The Administration's Part B drug proposals will certainly be interesting to watch and hold promise for containing costs, while progress in Congress may marginally help reduce drug costs. Certainly, there is room for much more ambitious proposals of the kinds found in the Trump and Obama budgets, MedPAC reports, and others that would promote competition and lower costs for the federal government and the entire health care system. With both House Democrats and President Trump showing interest in reducing drug costs, the new Congress may further the developments we have seen this year.

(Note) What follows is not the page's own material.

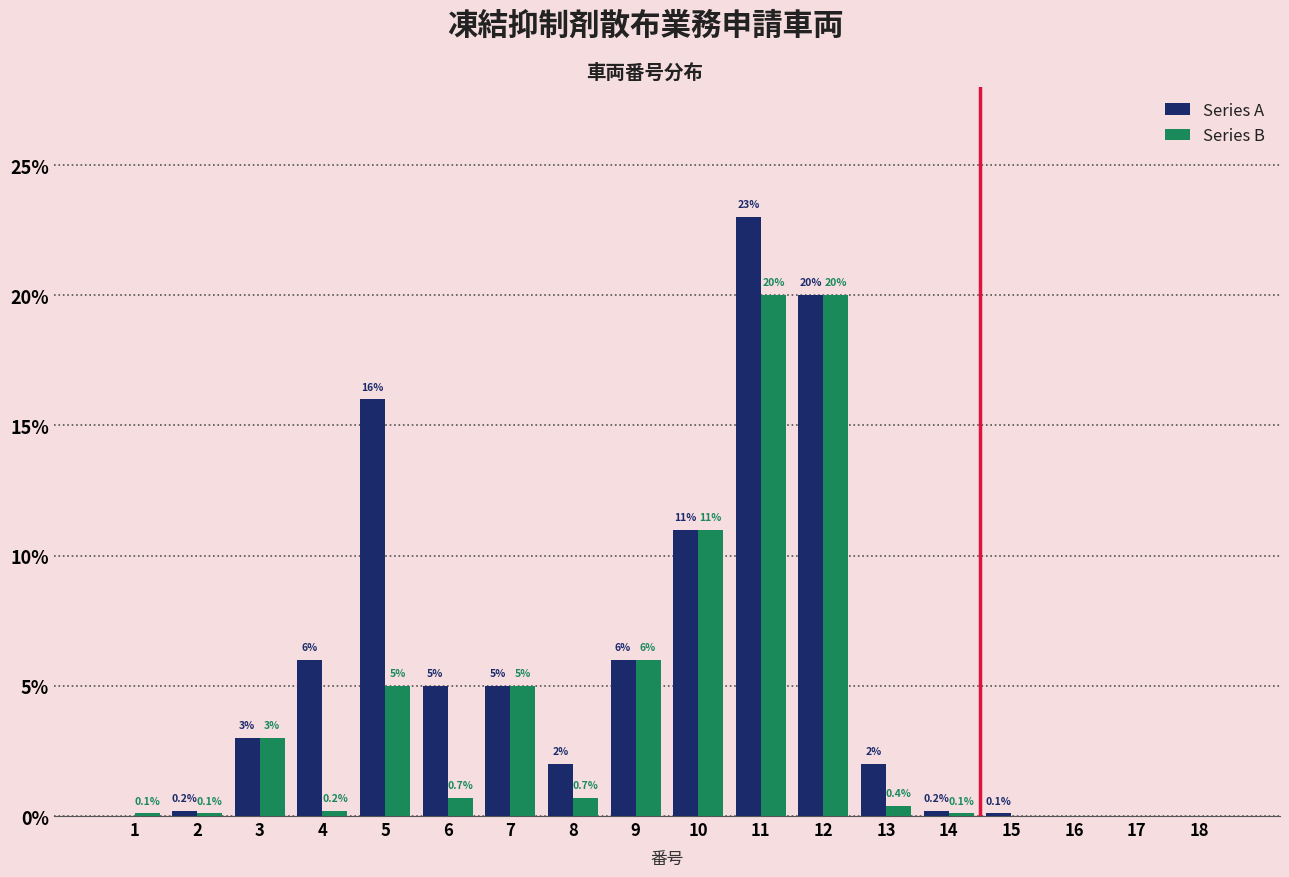

Reading left to right, list all the values displayed in this chart.

Series A: 1=0.0	2=0.2	3=3.0	4=6.0	5=16.0	6=5.0	7=5.0	8=2.0	9=6.0	10=11.0	11=23.0	12=20.0	13=2.0	14=0.2	15=0.1	16=0.0	17=0.0	18=0.0
Series B: 1=0.1	2=0.1	3=3.0	4=0.2	5=5.0	6=0.7	7=5.0	8=0.7	9=6.0	10=11.0	11=20.0	12=20.0	13=0.4	14=0.1	15=0.0	16=0.0	17=0.0	18=0.0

This blog is part of the American Health Care Initiative, a joint collaboration of the Committee for a Responsible Federal Budget and the Concerned Actuaries Group dedicated to informing the public, policymakers, and key stakeholders regarding the fiscal and managerial challenges confronting our health care system. As part of the initiative, the two organizations will each publish and promote a series of papers, briefings, presentations, and other materials intended to energize a much needed conversation about improving the sustainability and accessibility of our health care system and managing the rising costs that threaten our current system.